Footnote one applies only to the following cities for the years indicated: Albuquerque, New Mexico–1995, 1996; Atlanta, Georgia–2014; Austin, Texas– 1995, 1997, 2000; Bakersfield, California–2003; Baton Rouge, Louisiana– 1996, 2002; Chandler, Arizona–2012; Cincinnati, Ohio–1999, 2000; Columbus, Georgia–2014; Columbus, Ohio– 2004; Denver, Colorado–2005; Des Moines, Iowa–2005, 2006, 2009; Detroit, Michigan–1993, 2003, 2004, 2005; Durham, North Carolina–2006; El Paso, Texas–2005, 2006; Fort Wayne, Indiana– 2006, 2010; Fresno, California–2005; Garland, Texas–1993; Houston, Texas–1993; Indianapolis, Indiana–1994, 1996, 1997, 1998, 2002, 2014; Jersey City, New Jersey–2015; Kansas City, Missouri–2006, 2010; Las Vegas, Nevada–2002; Lexington-Fayette, Kentucky–2001, 2006, 2012; Los Angeles, California–2005; Madison, Wisconsin–2000, 2010; Memphis, Tennessee–2001; Mesa, Arizona–2002; Milwaukee, Wisconsin–2005; Modesto, California–2002; Moreno Valley, California–2003; New Orleans, Louisiana–2000; Oakland, California– 1991; Omaha, Nebraska–2000; Philadelphia, Pennsylvania–1999; Pittsburgh, Pennsylvania–1991; Reno, Nevada–2001, 2002; San Antonio, Texas–1999; San Jose, California–1997; Tacoma, Washington–2007; Toledo, Ohio–2001, 2002; Anaheim, California–1993; Buffalo, New York–2012; Glendale, California–2001; Rochester, New York–2012; Yonkers, New York 2012; Mobile, Alabama–1986, 1995; New York City, New York–2012; Savannah, Georgia–2014; Louisville, Kentucky–2005
2) The 168 murders that occurred as a result of the bombing of the Alfred P. Murrah Federal Building in Oklahoma City in 1995 are included in the national estimate; however, the 2,823 murders that occurred as a result of the events of September 11, 2001, are not included.
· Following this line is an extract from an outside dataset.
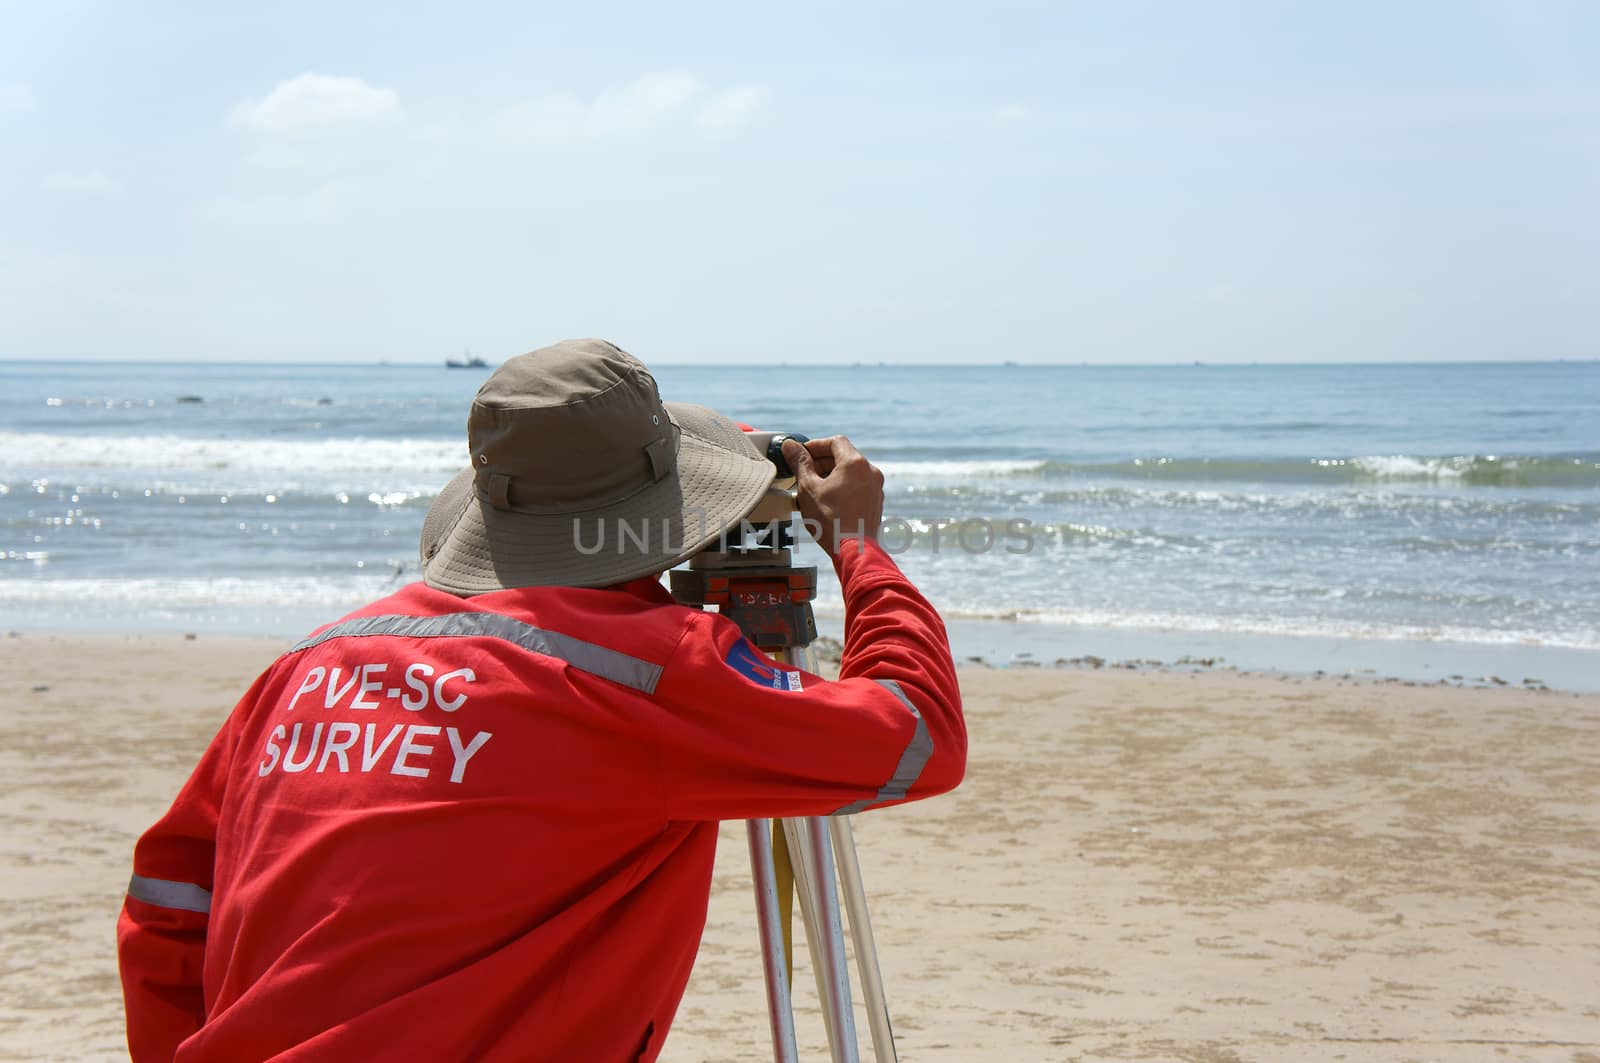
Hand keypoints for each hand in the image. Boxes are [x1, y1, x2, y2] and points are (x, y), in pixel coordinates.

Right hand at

3) Cities with this footnote began that year submitting rape data classified according to the legacy UCR definition, however, at some point during that year, these cities modified their reporting methods and began classifying and submitting rape offenses according to the revised UCR definition of rape.
Footnote three applies only to the following cities for the years indicated: Irvine, California–2015; Riverside, California–2014; Santa Ana, California–2015, Anaheim, California–2015; Buffalo, New York–2014; Glendale, California–2015; Rochester, New York–2014; Yonkers, New York–2014; New York City, New York–2014; Louisville, Kentucky–2014.
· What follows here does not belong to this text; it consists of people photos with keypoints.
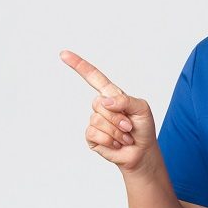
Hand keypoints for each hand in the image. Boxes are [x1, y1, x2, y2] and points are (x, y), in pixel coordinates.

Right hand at [59, 49, 156, 172]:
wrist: (142, 152)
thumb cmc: (143, 128)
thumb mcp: (142, 108)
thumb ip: (125, 100)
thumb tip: (104, 101)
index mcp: (112, 95)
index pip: (93, 77)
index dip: (79, 65)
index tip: (64, 54)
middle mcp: (101, 106)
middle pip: (99, 104)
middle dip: (118, 117)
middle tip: (128, 126)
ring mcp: (95, 122)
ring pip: (98, 120)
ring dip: (116, 132)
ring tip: (125, 136)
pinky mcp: (91, 137)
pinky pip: (94, 133)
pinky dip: (110, 140)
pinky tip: (116, 144)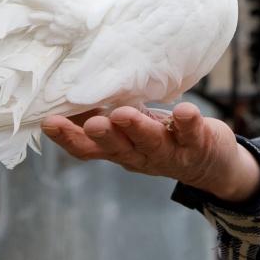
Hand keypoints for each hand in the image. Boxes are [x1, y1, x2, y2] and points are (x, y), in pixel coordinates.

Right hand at [41, 102, 259, 202]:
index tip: (48, 121)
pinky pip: (192, 132)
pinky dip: (187, 121)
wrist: (211, 165)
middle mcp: (141, 155)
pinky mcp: (198, 143)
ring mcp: (170, 152)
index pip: (89, 150)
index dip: (68, 138)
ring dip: (138, 129)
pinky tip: (184, 109)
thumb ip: (103, 119)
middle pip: (118, 148)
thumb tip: (67, 94)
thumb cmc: (161, 138)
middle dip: (103, 135)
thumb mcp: (130, 132)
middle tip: (92, 123)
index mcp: (120, 151)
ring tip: (124, 114)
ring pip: (152, 142)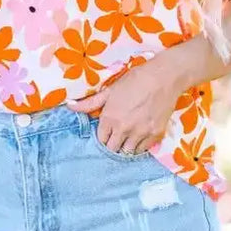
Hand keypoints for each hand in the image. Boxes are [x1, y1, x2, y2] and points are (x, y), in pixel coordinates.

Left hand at [66, 57, 181, 153]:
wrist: (163, 78)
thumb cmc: (135, 80)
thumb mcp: (110, 90)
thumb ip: (89, 103)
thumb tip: (68, 106)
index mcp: (110, 118)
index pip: (101, 140)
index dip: (103, 136)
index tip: (107, 132)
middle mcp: (124, 129)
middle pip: (113, 149)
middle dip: (113, 143)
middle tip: (117, 135)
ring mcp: (141, 134)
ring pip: (128, 152)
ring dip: (126, 147)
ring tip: (128, 137)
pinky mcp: (156, 135)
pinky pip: (144, 149)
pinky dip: (140, 145)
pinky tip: (140, 136)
4) For all Illinois agencies between 1985 and 2009, the data collection methodology for the offense of rape used by the State Uniform Crime Reporting (UCR) Program did not comply with national UCR Program guidelines. Consequently, their figures for rape and violent crime (of which rape is a part) are not included.
Footnote four applies to Aurora, Illinois, and Chicago, Illinois.
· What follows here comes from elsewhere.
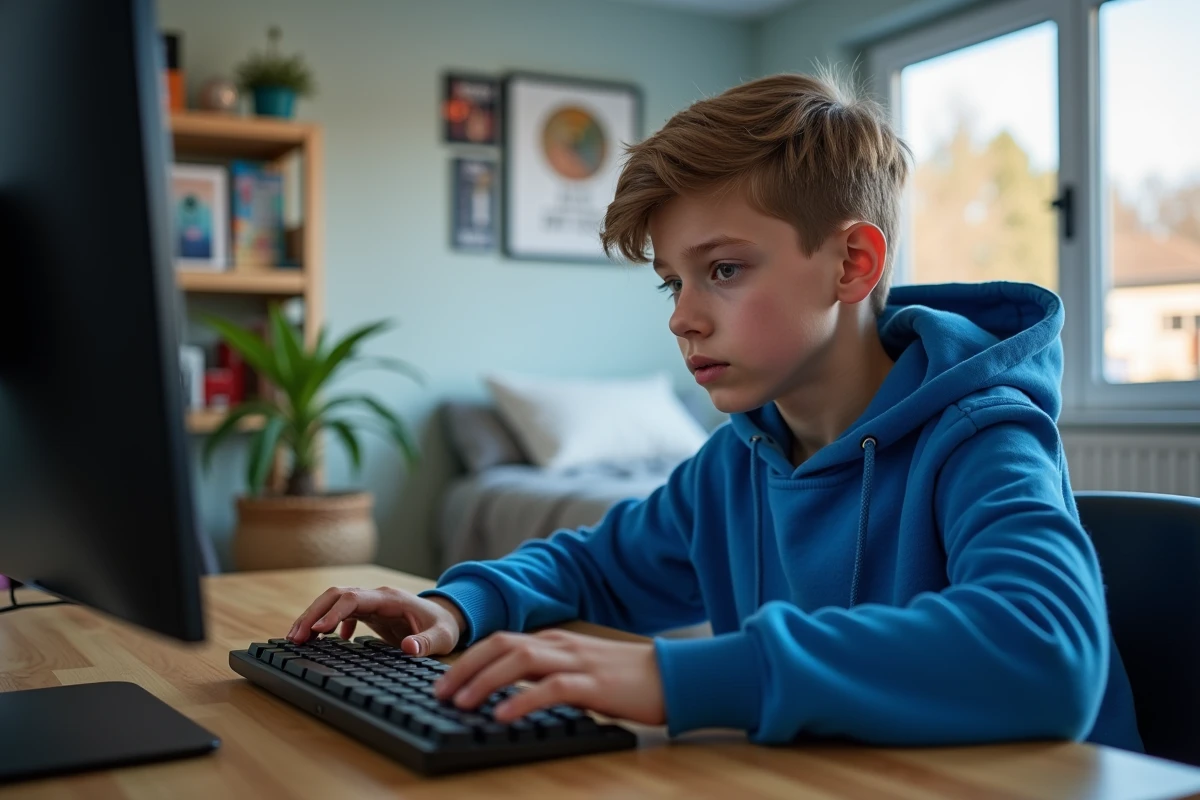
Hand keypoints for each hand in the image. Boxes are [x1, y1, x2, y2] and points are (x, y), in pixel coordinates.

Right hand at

5) The Charlotte Police Department and the Mecklenburg County Police Department merged into one department in 1994.
6) Rape statistics for Chicago are not available between 1985 and 2013, as a result, data violent crime (of which rape is a part) is also not available. Between 1984 and 2009 the Illinois UCR program did report rape statistics in compliance with the FBI’s guidelines (see footnote 4). Between 2010 and 2012, the city of Chicago still did not report rape in compliance with the FBI’s definition. In 2013, the FBI determined that the Chicago Police Department underreported the number of rape offenses so the data was excluded from the FBI’s report.
7) From 1998 through 2015, the population for the city of Mobile, Alabama includes inhabitants from the jurisdiction of the Mobile County Sheriff’s Department.
8) Crime statistics for Louisville and Jefferson County police departments were combined after the formation of the Louisville Metro Police Department in 2002.
9) Crime statistics for the Savannah and Chatham police departments were combined after the formation of the Savannah-Chatham Metropolitan Police Department in 2005.